List every detail that the forum thread below gives about the frosting on the Starbucks vanilla cupcake.

--- Extract ---
========================================================================

# Starbucks Vanilla Cupcake Frosting



## miss jane (Feb 26, 2007)

I posted this on the Professional Pastry Chef forum as well.
I was just curious if anyone knew anything about Starbucks Vanilla Cupcakes. The cupcake itself is nothing special--just a solid yellow cake--but the frosting is very good. It has vanilla bean in it and tastes slightly sour. The cupcake itself is rimmed with raw sugar. I am trying to figure out the frosting. Anybody know anything about these? Thanks


----------



## newbiechef (Dec 12, 2006)

========================================================================

--- Listed records ---
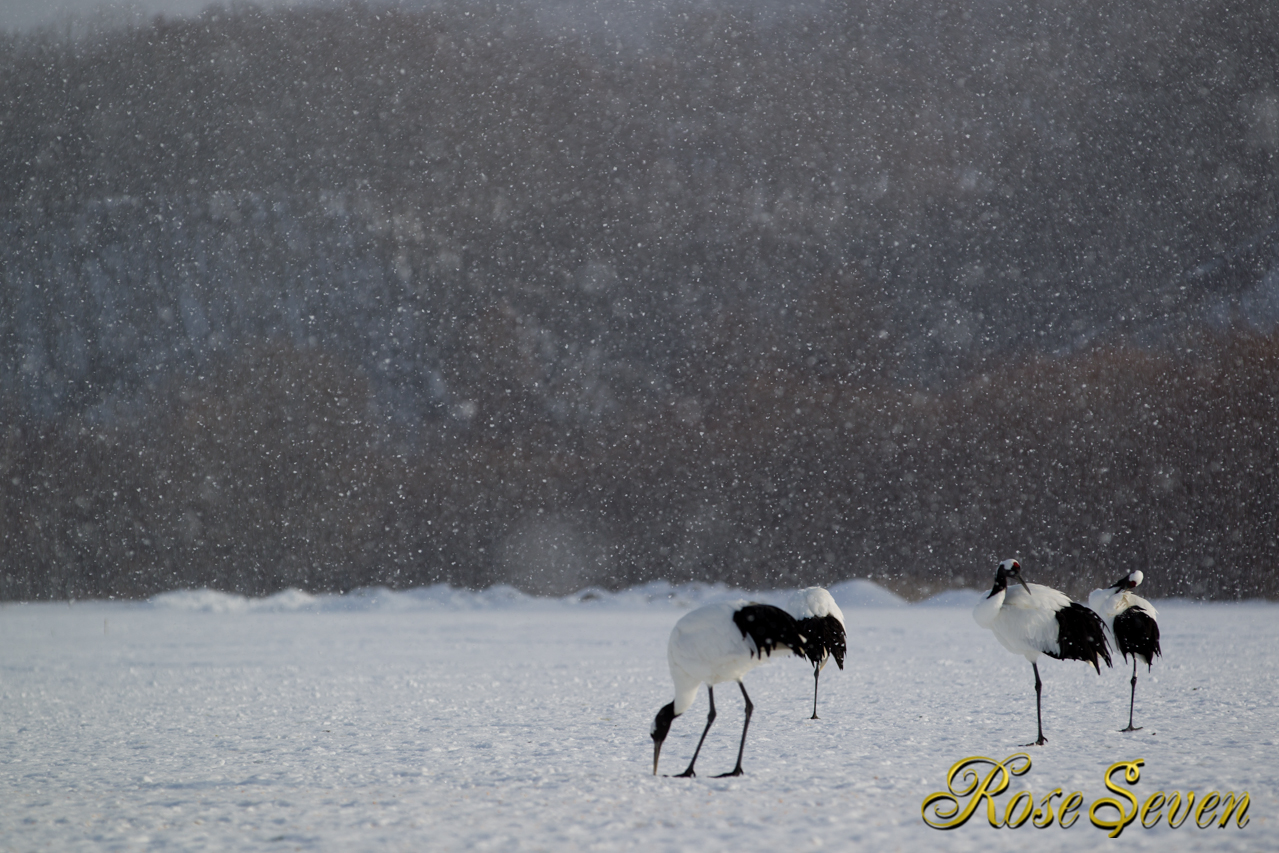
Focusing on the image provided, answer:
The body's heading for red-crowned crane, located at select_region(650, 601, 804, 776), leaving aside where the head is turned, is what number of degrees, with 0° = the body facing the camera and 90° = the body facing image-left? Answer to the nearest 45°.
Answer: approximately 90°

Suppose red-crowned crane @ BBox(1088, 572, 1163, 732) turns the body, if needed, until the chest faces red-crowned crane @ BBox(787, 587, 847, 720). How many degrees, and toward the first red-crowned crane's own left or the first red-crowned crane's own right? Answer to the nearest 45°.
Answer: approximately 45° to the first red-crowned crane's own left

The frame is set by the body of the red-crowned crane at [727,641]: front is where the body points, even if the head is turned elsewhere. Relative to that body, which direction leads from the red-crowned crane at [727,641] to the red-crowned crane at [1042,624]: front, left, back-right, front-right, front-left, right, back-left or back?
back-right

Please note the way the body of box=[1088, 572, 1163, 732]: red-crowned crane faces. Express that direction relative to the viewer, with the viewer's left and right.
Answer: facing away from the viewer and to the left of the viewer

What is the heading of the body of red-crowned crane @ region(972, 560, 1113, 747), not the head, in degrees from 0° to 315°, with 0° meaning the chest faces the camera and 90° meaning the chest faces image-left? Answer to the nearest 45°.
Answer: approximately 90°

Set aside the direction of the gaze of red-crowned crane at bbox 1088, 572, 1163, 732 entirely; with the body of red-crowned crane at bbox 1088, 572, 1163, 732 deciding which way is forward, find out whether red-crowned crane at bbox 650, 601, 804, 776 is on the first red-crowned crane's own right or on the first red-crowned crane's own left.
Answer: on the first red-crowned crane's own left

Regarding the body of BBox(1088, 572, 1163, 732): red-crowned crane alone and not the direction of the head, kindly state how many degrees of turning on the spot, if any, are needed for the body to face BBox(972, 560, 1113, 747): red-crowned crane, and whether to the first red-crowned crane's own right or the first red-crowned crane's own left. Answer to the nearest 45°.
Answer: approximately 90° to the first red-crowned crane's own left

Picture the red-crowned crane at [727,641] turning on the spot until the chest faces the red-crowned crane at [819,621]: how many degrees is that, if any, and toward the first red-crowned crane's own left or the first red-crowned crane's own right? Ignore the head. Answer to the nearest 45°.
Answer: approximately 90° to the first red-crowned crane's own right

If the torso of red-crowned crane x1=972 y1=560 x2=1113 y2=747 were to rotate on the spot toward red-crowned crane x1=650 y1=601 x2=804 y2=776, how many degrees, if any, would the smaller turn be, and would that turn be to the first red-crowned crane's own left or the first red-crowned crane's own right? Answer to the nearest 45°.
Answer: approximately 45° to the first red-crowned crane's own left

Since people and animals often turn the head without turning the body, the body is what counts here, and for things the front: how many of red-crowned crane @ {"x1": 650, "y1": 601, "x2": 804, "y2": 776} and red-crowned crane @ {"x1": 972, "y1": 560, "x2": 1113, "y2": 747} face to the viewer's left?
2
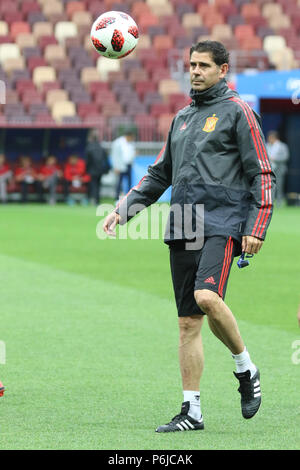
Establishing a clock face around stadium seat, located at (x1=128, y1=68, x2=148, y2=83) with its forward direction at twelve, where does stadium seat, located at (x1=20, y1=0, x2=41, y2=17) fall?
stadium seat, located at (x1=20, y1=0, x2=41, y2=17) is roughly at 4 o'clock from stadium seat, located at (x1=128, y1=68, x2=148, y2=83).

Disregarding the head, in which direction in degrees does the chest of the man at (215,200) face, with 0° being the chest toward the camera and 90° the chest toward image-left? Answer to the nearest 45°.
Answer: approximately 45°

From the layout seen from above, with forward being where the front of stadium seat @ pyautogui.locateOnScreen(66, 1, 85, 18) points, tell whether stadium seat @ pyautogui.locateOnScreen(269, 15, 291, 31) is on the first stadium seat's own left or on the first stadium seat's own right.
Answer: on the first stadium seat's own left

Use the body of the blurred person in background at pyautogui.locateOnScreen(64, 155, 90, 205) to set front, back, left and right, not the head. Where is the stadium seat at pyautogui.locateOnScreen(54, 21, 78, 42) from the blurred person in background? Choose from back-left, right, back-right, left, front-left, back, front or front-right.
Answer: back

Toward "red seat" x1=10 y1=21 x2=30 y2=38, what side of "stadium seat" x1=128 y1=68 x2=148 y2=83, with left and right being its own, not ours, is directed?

========================================================================

--- Task output ---
- It is very good.
- It has vanilla bean in it.
- It tastes slightly sour.